++++ Extracted data
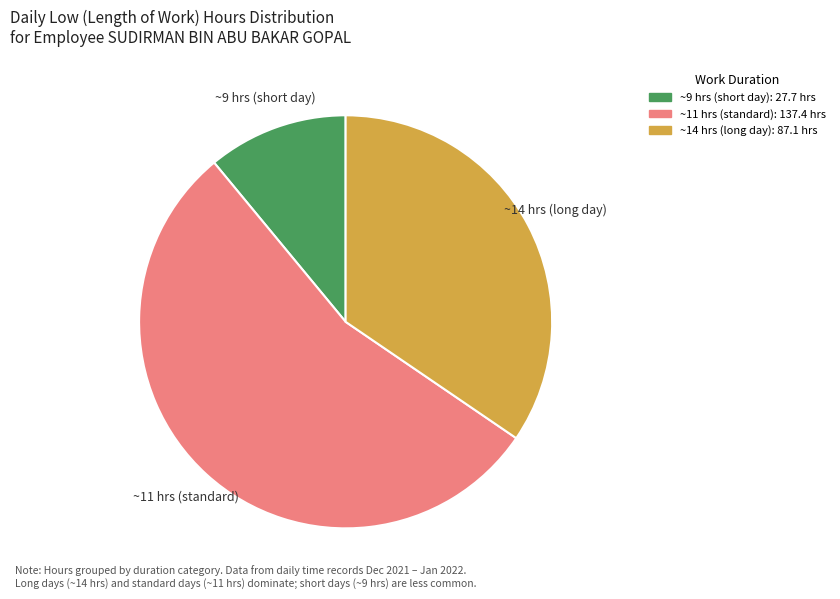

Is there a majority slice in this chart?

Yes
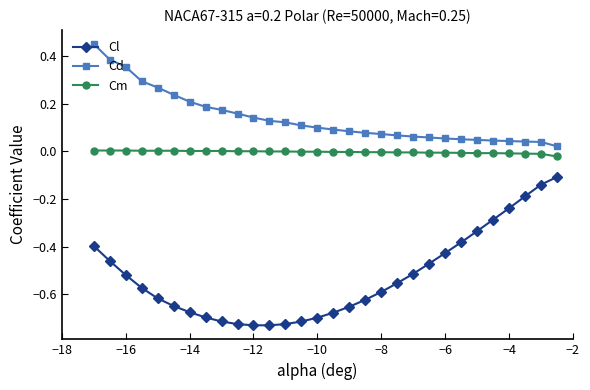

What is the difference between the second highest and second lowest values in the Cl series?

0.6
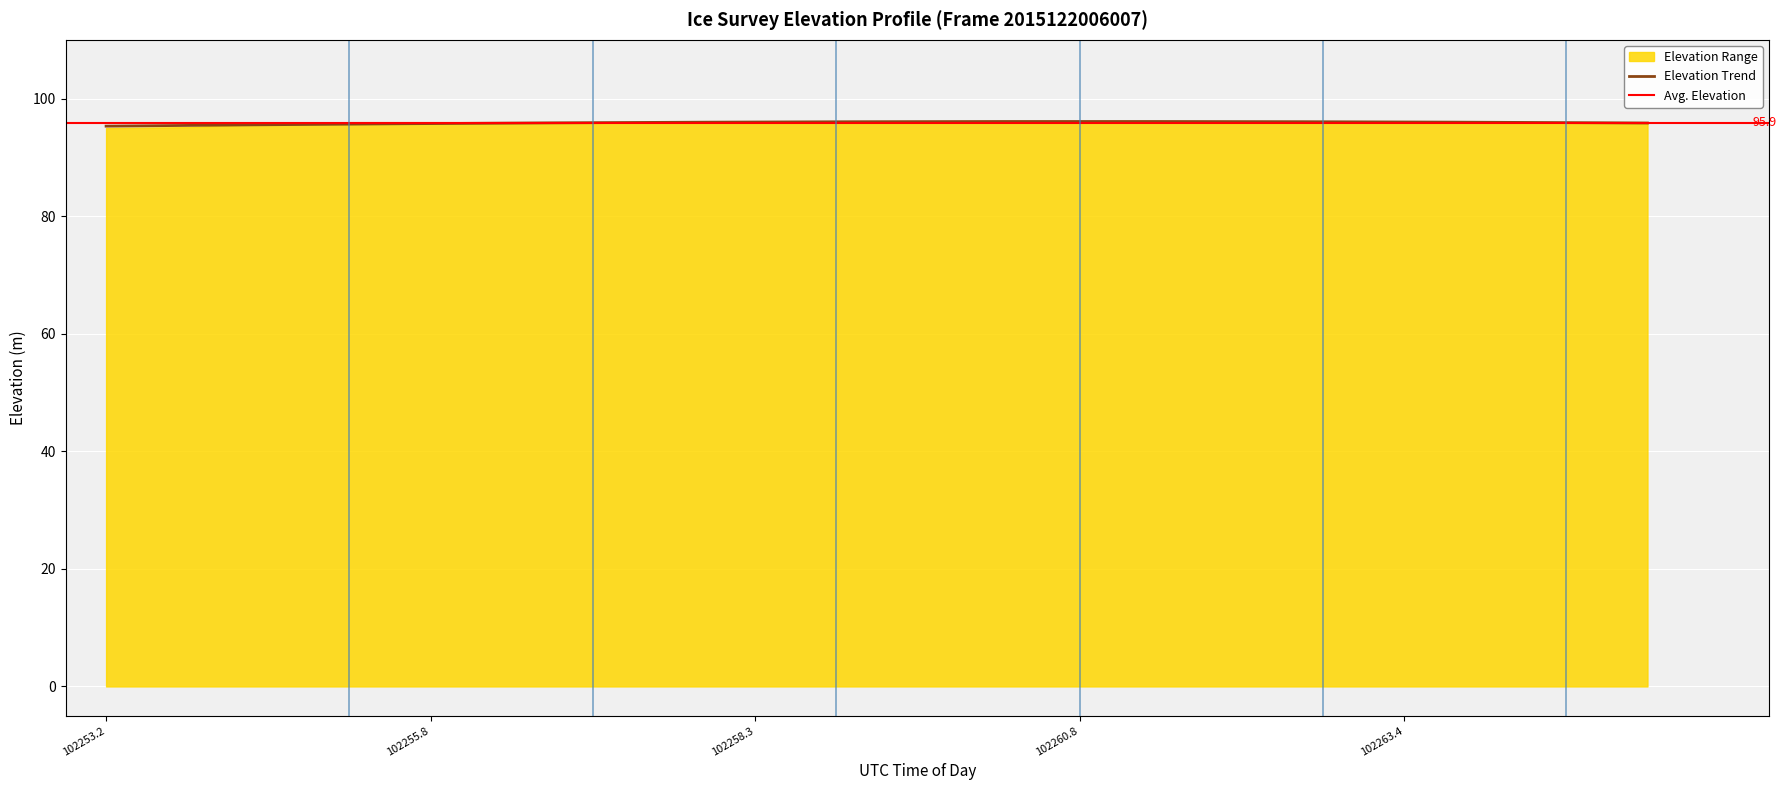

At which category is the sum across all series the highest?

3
++++++++
> **What the exercise asks**
Swap every "series" in the items above for "data set" and write all the items out again with nothing else changed. Omit the pictures.

> **Solution for this exercise**
Is there a majority slice in this chart?

Yes

What is the difference between the second highest and second lowest values in the Cl data set?

0.6

At which category is the sum across all data set the highest?

3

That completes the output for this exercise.